▶ WHAT IS NEEDED:
Output the entries that follow, word for word.

[Data records]
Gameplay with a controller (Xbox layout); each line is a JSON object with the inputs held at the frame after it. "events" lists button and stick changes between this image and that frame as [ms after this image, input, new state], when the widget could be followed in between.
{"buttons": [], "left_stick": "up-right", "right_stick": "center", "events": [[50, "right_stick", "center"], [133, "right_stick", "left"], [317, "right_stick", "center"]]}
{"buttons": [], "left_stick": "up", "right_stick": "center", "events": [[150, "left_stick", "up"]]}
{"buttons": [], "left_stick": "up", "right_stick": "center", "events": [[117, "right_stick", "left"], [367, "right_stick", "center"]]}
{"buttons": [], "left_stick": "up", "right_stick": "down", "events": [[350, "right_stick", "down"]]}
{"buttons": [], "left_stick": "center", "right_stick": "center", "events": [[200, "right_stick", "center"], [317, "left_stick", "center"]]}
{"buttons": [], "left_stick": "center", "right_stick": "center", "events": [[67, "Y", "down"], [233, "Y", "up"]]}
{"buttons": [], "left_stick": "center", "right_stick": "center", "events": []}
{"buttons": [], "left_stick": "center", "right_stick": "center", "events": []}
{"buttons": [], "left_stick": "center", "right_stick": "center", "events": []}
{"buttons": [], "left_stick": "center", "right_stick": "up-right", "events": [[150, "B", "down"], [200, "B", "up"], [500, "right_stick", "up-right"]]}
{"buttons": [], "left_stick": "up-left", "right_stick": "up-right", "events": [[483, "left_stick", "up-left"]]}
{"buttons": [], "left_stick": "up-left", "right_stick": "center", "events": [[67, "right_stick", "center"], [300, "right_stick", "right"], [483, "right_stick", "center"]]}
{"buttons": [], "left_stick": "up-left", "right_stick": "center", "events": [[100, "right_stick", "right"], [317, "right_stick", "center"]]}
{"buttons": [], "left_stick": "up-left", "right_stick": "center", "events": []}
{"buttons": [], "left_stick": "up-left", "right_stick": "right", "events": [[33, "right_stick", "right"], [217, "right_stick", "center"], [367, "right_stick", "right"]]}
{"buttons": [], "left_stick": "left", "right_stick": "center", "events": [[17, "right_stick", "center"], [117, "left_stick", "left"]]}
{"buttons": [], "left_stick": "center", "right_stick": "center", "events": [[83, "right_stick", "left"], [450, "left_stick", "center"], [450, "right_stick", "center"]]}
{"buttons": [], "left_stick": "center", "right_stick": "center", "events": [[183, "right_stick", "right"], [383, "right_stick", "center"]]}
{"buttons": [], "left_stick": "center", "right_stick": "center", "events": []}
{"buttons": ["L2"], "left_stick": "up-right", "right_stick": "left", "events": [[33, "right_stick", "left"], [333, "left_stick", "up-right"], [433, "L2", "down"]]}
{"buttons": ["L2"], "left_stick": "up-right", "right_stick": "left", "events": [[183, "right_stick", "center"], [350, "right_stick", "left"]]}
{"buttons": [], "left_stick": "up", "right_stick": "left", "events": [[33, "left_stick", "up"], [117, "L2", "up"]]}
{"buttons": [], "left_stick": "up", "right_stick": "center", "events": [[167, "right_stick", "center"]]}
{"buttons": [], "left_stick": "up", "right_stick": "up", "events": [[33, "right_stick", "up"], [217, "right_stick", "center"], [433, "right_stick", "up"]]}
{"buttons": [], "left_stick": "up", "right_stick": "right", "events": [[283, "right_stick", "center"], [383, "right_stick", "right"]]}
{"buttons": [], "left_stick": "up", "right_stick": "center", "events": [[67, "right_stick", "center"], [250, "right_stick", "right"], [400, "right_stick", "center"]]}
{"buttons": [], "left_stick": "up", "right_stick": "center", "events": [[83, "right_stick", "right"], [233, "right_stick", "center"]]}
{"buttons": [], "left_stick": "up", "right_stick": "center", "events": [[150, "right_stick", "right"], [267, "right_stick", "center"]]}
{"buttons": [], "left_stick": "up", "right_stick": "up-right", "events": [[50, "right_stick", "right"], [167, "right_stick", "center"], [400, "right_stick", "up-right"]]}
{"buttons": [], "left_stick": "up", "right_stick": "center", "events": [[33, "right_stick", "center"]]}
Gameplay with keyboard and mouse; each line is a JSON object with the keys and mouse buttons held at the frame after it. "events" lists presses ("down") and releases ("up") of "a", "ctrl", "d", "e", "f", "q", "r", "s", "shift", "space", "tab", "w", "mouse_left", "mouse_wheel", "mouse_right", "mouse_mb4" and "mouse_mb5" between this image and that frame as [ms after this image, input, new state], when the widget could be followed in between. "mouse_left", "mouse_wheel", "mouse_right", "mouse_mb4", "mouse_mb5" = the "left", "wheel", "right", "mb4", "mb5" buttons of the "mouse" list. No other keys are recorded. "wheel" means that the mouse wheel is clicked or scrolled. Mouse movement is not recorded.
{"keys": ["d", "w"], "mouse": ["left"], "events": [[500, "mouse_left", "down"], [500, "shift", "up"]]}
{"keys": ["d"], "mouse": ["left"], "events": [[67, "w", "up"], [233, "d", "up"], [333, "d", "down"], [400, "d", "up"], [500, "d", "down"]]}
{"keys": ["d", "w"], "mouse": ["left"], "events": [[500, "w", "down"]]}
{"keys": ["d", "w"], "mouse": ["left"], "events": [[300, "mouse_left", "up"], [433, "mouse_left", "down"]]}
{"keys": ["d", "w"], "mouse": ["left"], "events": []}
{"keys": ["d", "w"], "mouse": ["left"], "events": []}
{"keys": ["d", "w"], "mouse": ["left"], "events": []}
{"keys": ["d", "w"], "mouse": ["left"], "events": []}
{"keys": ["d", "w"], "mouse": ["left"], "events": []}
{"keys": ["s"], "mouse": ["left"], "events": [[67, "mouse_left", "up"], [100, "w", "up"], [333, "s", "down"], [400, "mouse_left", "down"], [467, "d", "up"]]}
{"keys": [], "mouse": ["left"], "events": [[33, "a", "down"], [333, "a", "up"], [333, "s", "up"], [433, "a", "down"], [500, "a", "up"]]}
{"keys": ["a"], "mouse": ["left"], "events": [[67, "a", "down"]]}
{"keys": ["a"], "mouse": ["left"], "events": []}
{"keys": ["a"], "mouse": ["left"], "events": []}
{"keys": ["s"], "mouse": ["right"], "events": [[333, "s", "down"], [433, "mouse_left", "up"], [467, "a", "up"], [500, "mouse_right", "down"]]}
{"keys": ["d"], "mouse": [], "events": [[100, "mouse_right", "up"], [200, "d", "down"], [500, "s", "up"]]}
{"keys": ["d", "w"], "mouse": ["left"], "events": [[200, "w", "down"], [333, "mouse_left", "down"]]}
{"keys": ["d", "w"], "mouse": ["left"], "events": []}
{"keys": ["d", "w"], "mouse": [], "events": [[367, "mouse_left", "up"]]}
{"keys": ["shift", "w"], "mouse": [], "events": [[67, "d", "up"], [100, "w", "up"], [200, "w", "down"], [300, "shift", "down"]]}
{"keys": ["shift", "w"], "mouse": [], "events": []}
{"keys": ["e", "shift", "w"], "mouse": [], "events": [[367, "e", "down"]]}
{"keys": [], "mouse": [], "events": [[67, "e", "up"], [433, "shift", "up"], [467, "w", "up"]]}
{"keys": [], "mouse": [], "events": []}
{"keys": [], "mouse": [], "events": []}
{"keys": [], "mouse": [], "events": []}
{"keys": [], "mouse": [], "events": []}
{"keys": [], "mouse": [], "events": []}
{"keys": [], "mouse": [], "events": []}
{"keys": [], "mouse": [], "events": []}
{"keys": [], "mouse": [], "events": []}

▶ WRITTEN SOLUTION:
Gameplay with a controller (Xbox layout); each line is a JSON object with the inputs held at the frame after it. "events" lists button and stick changes between this image and that frame as [ms after this image, input, new state], when the widget could be followed in between.
{"buttons": [], "left_stick": "up-right", "right_stick": "center", "events": [[50, "right_stick", "center"], [133, "right_stick", "left"], [317, "right_stick", "center"]]}
{"buttons": [], "left_stick": "up", "right_stick": "center", "events": [[150, "left_stick", "up"]]}
{"buttons": [], "left_stick": "up", "right_stick": "center", "events": [[117, "right_stick", "left"], [367, "right_stick", "center"]]}
{"buttons": [], "left_stick": "up", "right_stick": "down", "events": [[350, "right_stick", "down"]]}
{"buttons": [], "left_stick": "center", "right_stick": "center", "events": [[200, "right_stick", "center"], [317, "left_stick", "center"]]}
{"buttons": [], "left_stick": "center", "right_stick": "center", "events": [[67, "Y", "down"], [233, "Y", "up"]]}
{"buttons": [], "left_stick": "center", "right_stick": "center", "events": []}
{"buttons": [], "left_stick": "center", "right_stick": "center", "events": []}
{"buttons": [], "left_stick": "center", "right_stick": "center", "events": []}
{"buttons": [], "left_stick": "center", "right_stick": "up-right", "events": [[150, "B", "down"], [200, "B", "up"], [500, "right_stick", "up-right"]]}
{"buttons": [], "left_stick": "up-left", "right_stick": "up-right", "events": [[483, "left_stick", "up-left"]]}
{"buttons": [], "left_stick": "up-left", "right_stick": "center", "events": [[67, "right_stick", "center"], [300, "right_stick", "right"], [483, "right_stick", "center"]]}
{"buttons": [], "left_stick": "up-left", "right_stick": "center", "events": [[100, "right_stick", "right"], [317, "right_stick", "center"]]}
{"buttons": [], "left_stick": "up-left", "right_stick": "center", "events": []}
{"buttons": [], "left_stick": "up-left", "right_stick": "right", "events": [[33, "right_stick", "right"], [217, "right_stick", "center"], [367, "right_stick", "right"]]}
{"buttons": [], "left_stick": "left", "right_stick": "center", "events": [[17, "right_stick", "center"], [117, "left_stick", "left"]]}
{"buttons": [], "left_stick": "center", "right_stick": "center", "events": [[83, "right_stick", "left"], [450, "left_stick", "center"], [450, "right_stick", "center"]]}
{"buttons": [], "left_stick": "center", "right_stick": "center", "events": [[183, "right_stick", "right"], [383, "right_stick", "center"]]}
{"buttons": [], "left_stick": "center", "right_stick": "center", "events": []}
{"buttons": ["L2"], "left_stick": "up-right", "right_stick": "left", "events": [[33, "right_stick", "left"], [333, "left_stick", "up-right"], [433, "L2", "down"]]}
{"buttons": ["L2"], "left_stick": "up-right", "right_stick": "left", "events": [[183, "right_stick", "center"], [350, "right_stick", "left"]]}
{"buttons": [], "left_stick": "up", "right_stick": "left", "events": [[33, "left_stick", "up"], [117, "L2", "up"]]}
{"buttons": [], "left_stick": "up", "right_stick": "center", "events": [[167, "right_stick", "center"]]}
{"buttons": [], "left_stick": "up", "right_stick": "up", "events": [[33, "right_stick", "up"], [217, "right_stick", "center"], [433, "right_stick", "up"]]}
{"buttons": [], "left_stick": "up", "right_stick": "right", "events": [[283, "right_stick", "center"], [383, "right_stick", "right"]]}
{"buttons": [], "left_stick": "up", "right_stick": "center", "events": [[67, "right_stick", "center"], [250, "right_stick", "right"], [400, "right_stick", "center"]]}
{"buttons": [], "left_stick": "up", "right_stick": "center", "events": [[83, "right_stick", "right"], [233, "right_stick", "center"]]}
{"buttons": [], "left_stick": "up", "right_stick": "center", "events": [[150, "right_stick", "right"], [267, "right_stick", "center"]]}
{"buttons": [], "left_stick": "up", "right_stick": "up-right", "events": [[50, "right_stick", "right"], [167, "right_stick", "center"], [400, "right_stick", "up-right"]]}
{"buttons": [], "left_stick": "up", "right_stick": "center", "events": [[33, "right_stick", "center"]]}
Gameplay with keyboard and mouse; each line is a JSON object with the keys and mouse buttons held at the frame after it. "events" lists presses ("down") and releases ("up") of "a", "ctrl", "d", "e", "f", "q", "r", "s", "shift", "space", "tab", "w", "mouse_left", "mouse_wheel", "mouse_right", "mouse_mb4" and "mouse_mb5" between this image and that frame as [ms after this image, input, new state], when the widget could be followed in between. "mouse_left", "mouse_wheel", "mouse_right", "mouse_mb4", "mouse_mb5" = the "left", "wheel", "right", "mb4", "mb5" buttons of the "mouse" list. No other keys are recorded. "wheel" means that the mouse wheel is clicked or scrolled. Mouse movement is not recorded.
{"keys": ["d", "w"], "mouse": ["left"], "events": [[500, "mouse_left", "down"], [500, "shift", "up"]]}
{"keys": ["d"], "mouse": ["left"], "events": [[67, "w", "up"], [233, "d", "up"], [333, "d", "down"], [400, "d", "up"], [500, "d", "down"]]}
{"keys": ["d", "w"], "mouse": ["left"], "events": [[500, "w", "down"]]}
{"keys": ["d", "w"], "mouse": ["left"], "events": [[300, "mouse_left", "up"], [433, "mouse_left", "down"]]}
{"keys": ["d", "w"], "mouse": ["left"], "events": []}
{"keys": ["d", "w"], "mouse": ["left"], "events": []}
{"keys": ["d", "w"], "mouse": ["left"], "events": []}
{"keys": ["d", "w"], "mouse": ["left"], "events": []}
{"keys": ["d", "w"], "mouse": ["left"], "events": []}
{"keys": ["s"], "mouse": ["left"], "events": [[67, "mouse_left", "up"], [100, "w", "up"], [333, "s", "down"], [400, "mouse_left", "down"], [467, "d", "up"]]}
{"keys": [], "mouse": ["left"], "events": [[33, "a", "down"], [333, "a", "up"], [333, "s", "up"], [433, "a", "down"], [500, "a", "up"]]}
{"keys": ["a"], "mouse": ["left"], "events": [[67, "a", "down"]]}
{"keys": ["a"], "mouse": ["left"], "events": []}
{"keys": ["a"], "mouse": ["left"], "events": []}
{"keys": ["s"], "mouse": ["right"], "events": [[333, "s", "down"], [433, "mouse_left", "up"], [467, "a", "up"], [500, "mouse_right", "down"]]}
{"keys": ["d"], "mouse": [], "events": [[100, "mouse_right", "up"], [200, "d", "down"], [500, "s", "up"]]}
{"keys": ["d", "w"], "mouse": ["left"], "events": [[200, "w", "down"], [333, "mouse_left", "down"]]}
{"keys": ["d", "w"], "mouse": ["left"], "events": []}
{"keys": ["d", "w"], "mouse": [], "events": [[367, "mouse_left", "up"]]}
{"keys": ["shift", "w"], "mouse": [], "events": [[67, "d", "up"], [100, "w", "up"], [200, "w", "down"], [300, "shift", "down"]]}
{"keys": ["shift", "w"], "mouse": [], "events": []}
{"keys": ["e", "shift", "w"], "mouse": [], "events": [[367, "e", "down"]]}
{"keys": [], "mouse": [], "events": [[67, "e", "up"], [433, "shift", "up"], [467, "w", "up"]]}
{"keys": [], "mouse": [], "events": []}
{"keys": [], "mouse": [], "events": []}
{"keys": [], "mouse": [], "events": []}
{"keys": [], "mouse": [], "events": []}
{"keys": [], "mouse": [], "events": []}
{"keys": [], "mouse": [], "events": []}
{"keys": [], "mouse": [], "events": []}
{"keys": [], "mouse": [], "events": []}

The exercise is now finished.